Dataset records Start Marker

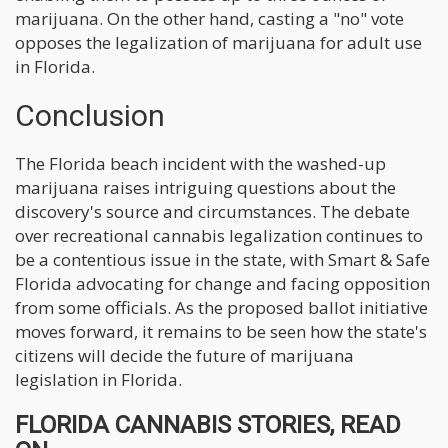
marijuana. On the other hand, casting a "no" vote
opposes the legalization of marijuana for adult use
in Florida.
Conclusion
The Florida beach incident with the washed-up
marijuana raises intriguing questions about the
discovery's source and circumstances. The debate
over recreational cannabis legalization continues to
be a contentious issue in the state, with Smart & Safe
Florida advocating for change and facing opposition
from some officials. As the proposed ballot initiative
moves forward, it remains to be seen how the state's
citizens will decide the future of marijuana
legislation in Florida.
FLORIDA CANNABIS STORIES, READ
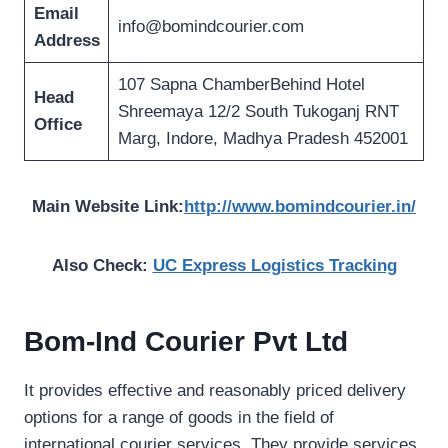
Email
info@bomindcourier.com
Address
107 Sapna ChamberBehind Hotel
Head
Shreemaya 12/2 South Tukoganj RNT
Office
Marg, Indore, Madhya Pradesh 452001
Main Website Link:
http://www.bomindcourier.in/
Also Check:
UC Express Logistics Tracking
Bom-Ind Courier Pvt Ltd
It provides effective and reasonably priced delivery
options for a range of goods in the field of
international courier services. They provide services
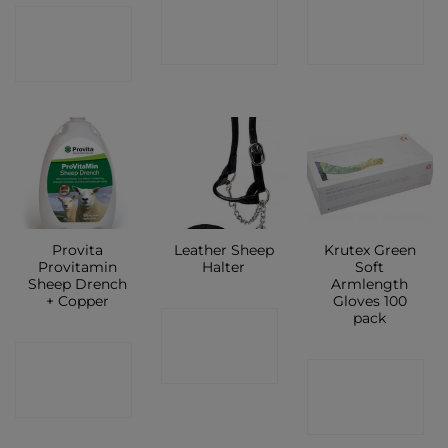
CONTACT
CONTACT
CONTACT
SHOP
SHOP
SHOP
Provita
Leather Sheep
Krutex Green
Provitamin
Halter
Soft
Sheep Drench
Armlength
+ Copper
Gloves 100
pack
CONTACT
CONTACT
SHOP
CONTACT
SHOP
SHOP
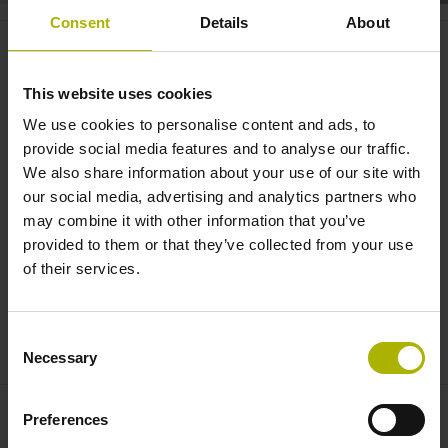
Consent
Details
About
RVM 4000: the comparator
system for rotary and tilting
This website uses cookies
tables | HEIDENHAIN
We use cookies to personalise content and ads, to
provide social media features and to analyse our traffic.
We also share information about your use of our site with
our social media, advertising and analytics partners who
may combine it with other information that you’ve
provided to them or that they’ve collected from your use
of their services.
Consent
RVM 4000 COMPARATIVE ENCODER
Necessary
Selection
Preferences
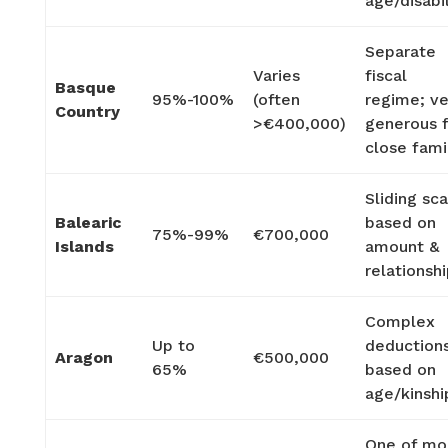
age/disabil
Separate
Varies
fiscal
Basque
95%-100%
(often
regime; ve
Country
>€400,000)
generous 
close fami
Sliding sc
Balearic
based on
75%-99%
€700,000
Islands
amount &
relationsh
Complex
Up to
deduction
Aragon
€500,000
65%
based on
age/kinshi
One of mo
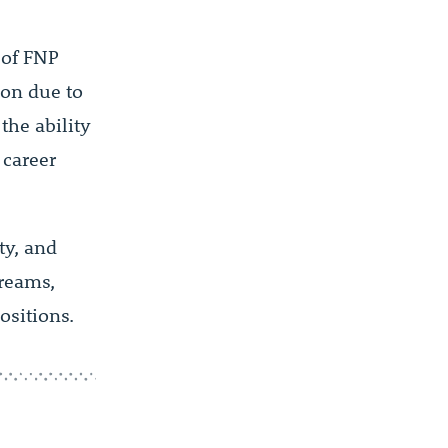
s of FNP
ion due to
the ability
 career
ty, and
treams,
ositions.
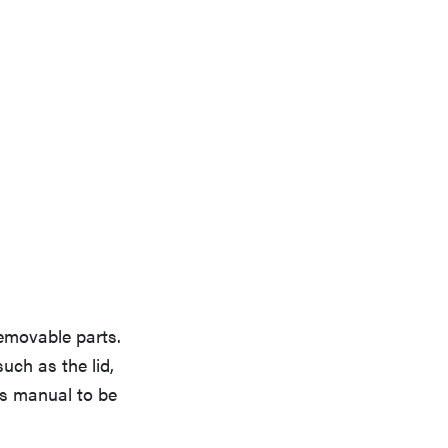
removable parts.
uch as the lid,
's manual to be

Dataset records End Marker

■ Exercise directions
The records above should be copied word for word, with the pictures left out.

■ Written answer
marijuana. On the other hand, casting a "no" vote
opposes the legalization of marijuana for adult use
in Florida.
Conclusion
The Florida beach incident with the washed-up
marijuana raises intriguing questions about the
discovery's source and circumstances. The debate
over recreational cannabis legalization continues to
be a contentious issue in the state, with Smart & Safe
Florida advocating for change and facing opposition
from some officials. As the proposed ballot initiative
moves forward, it remains to be seen how the state's
citizens will decide the future of marijuana
legislation in Florida.
FLORIDA CANNABIS STORIES, READ
Email
info@bomindcourier.com
Address
107 Sapna ChamberBehind Hotel
Head
Shreemaya 12/2 South Tukoganj RNT
Office
Marg, Indore, Madhya Pradesh 452001
Main Website Link:
http://www.bomindcourier.in/
Also Check:
UC Express Logistics Tracking
Bom-Ind Courier Pvt Ltd
It provides effective and reasonably priced delivery
options for a range of goods in the field of
international courier services. They provide services
CONTACT
CONTACT
CONTACT
SHOP
SHOP
SHOP
Provita
Leather Sheep
Krutex Green
Provitamin
Halter
Soft
Sheep Drench
Armlength
+ Copper
Gloves 100
pack
CONTACT
CONTACT
SHOP
CONTACT
SHOP
SHOP
Consent
Details
About
RVM 4000: the comparator
system for rotary and tilting
This website uses cookies
tables | HEIDENHAIN
We use cookies to personalise content and ads, to
provide social media features and to analyse our traffic.
We also share information about your use of our site with
our social media, advertising and analytics partners who
may combine it with other information that you’ve
provided to them or that they’ve collected from your use
of their services.
Consent
RVM 4000 COMPARATIVE ENCODER
Necessary
Selection
Preferences
age/disabil
Separate
Varies
fiscal
Basque
95%-100%
(often
regime; ve
Country
>€400,000)
generous 
close fami
Sliding sc
Balearic
based on
75%-99%
€700,000
Islands
amount &
relationsh
Complex
Up to
deduction
Aragon
€500,000
65%
based on
age/kinshi
One of mo
s of FNP
ion due to
the ability
 career
ty, and
treams,
ositions.
removable parts.
uch as the lid,
's manual to be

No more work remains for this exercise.